__Source passage__.
----------------

This past month, the Federal Trade Commission (FTC) has taken two steps that show that it is finally getting serious about privacy protections for mobile applications (apps): (1) It issued a staff report recommending ways in which key businesses in the ever-expanding mobile app universe can better inform consumers about their data collection practices, and (2) It commenced an enforcement action and reached a settlement with Path—a two-year-old mobile social-networking app that lets users “cherish moments”, “recall memories” and create online journals to share with selected friends and family. . Through the Path app, users can upload, and share photos, written reflections and even the names of songs to which a user is listening, and their location—think of it like an online scrapbook.
The FTC settlement related to Path’s mobile-privacy practices. The FTC fined Path $800,000 after charging the company with violating federal privacy protections for children by collecting personal information from underage users, without parental permission. . The regulator also charged Path with misleading users by collecting personal information from their mobile-device address books without their prior consent. The settlement requires Path, Inc. to set up a comprehensive privacy program, and to obtain independent privacy audits every other year 20 years.
Together, the two actions represent the FTC’s heightened scrutiny of mobile devices, which for many Americans have become the primary way of gaining access to the Internet, rather than through a laptop or desktop computer. I believe that this more intense scrutiny from the regulator is a welcome step. As consumers—including children—migrate to mobile apps and ubiquitous use of their devices, the issues of who is collecting what and when, and how what is collected is being used, have together become a confusing and tangled web. In this column, I will describe the FTC enforcement action and its new report, and why the findings set forth in the report are sensible. Thanks to the action and the report, companies have now been given a roadmap that will help them avoid liability.
The FTC’s Enforcement Action Against Path: Is It Just the Tip of the Iceberg?
Smartphones and tablets offer convenience to consumers, and have become like watches—essential accessories that we always carry with us. They can be used to make phone calls, find the nearest nail salon or pizza parlor, help us find movie times, navigate roadways and even flirt. With people who may be nearby. As they serve up lots of useful information to us, however, they also provide intimate data to service providers about who we are, what places we frequent, whom we call and text, what we like to eat and drink, and generally, how we live. Yet it is often unclear to us, as consumers, how an app that we have purchased, is collecting our data and either storing or reusing it, or both. Because the mobile device or tablet may be on 24/7, apps may allow data aggregation on a different scale from even that which we provide via social-media platforms that we access via a PC or laptop.
The FTC’s recent enforcement action against Path’s mobile social-networking application provider illustrates some of the new privacy problems arising in the app space. It also gives consumers and regulators a valuable real-life example of what can go wrong.

----------------

__Your tasks__.
- a) Reproduce the passage on the FTC and mobile app privacy word for word, from "Together, the two" up to and including "them avoid liability.".
- b) Carry the passage on the FTC and mobile app privacy forward, picking up right after its last sentence.
You won't need the rows that come after this.

----------------

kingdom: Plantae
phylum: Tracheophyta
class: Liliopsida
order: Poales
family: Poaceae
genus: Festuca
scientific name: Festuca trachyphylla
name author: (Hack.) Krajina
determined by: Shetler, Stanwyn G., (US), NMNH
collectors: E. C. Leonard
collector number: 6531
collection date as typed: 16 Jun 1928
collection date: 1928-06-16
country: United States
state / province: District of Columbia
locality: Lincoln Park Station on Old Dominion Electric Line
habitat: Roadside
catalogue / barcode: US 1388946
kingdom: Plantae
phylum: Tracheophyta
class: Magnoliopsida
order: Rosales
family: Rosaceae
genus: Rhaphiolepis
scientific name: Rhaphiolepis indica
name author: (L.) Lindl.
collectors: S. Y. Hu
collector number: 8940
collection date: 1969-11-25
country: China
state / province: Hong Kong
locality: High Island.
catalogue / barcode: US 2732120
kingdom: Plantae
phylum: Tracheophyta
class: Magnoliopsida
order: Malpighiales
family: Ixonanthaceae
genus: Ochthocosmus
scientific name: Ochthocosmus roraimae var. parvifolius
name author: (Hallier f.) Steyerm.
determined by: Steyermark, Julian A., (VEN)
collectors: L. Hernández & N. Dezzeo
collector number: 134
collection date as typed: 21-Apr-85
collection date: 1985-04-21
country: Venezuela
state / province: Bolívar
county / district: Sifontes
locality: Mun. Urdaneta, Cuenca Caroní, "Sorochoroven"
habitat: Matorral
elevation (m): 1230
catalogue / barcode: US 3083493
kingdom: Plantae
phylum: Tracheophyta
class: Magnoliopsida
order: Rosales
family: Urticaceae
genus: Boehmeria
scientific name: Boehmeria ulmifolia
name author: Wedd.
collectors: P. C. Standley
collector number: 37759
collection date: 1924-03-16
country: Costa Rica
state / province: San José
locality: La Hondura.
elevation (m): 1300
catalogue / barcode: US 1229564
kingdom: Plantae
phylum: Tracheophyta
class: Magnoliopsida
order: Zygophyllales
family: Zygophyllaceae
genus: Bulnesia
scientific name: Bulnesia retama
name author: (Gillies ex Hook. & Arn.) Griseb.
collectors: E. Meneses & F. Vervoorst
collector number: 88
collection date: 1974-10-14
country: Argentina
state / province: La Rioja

----------------

__Results for the exercise__.
- a)
Together, the two actions represent the FTC’s heightened scrutiny of mobile devices, which for many Americans have become the primary way of gaining access to the Internet, rather than through a laptop or desktop computer. I believe that this more intense scrutiny from the regulator is a welcome step. As consumers—including children—migrate to mobile apps and ubiquitous use of their devices, the issues of who is collecting what and when, and how what is collected is being used, have together become a confusing and tangled web. In this column, I will describe the FTC enforcement action and its new report, and why the findings set forth in the report are sensible. Thanks to the action and the report, companies have now been given a roadmap that will help them avoid liability.

- b)
In its complaint, the FTC charged that the user interface in Path’s iOS app was deceptive and left consumers with no real choice as to how their personal information would be collected. In version 2.0 of its app for iOS, Path offered an “Add Friends” feature to help users add new connections to their networks. This feature provided users with three options: “Find friends from your contacts;” “Find friends from Facebook;” or “Invite friends to join Path by email or SMS.” Despite these 3 purported options, however, Path automatically searched and collected personal information from a user’s mobile address book even if he or she had not selected the “Find friends from your contacts” option. For each contact in the user’s address book, Path automatically collected available first and last names, addresses, phone numbers, email addresses, Facebook and Twitter usernames, and dates of birth.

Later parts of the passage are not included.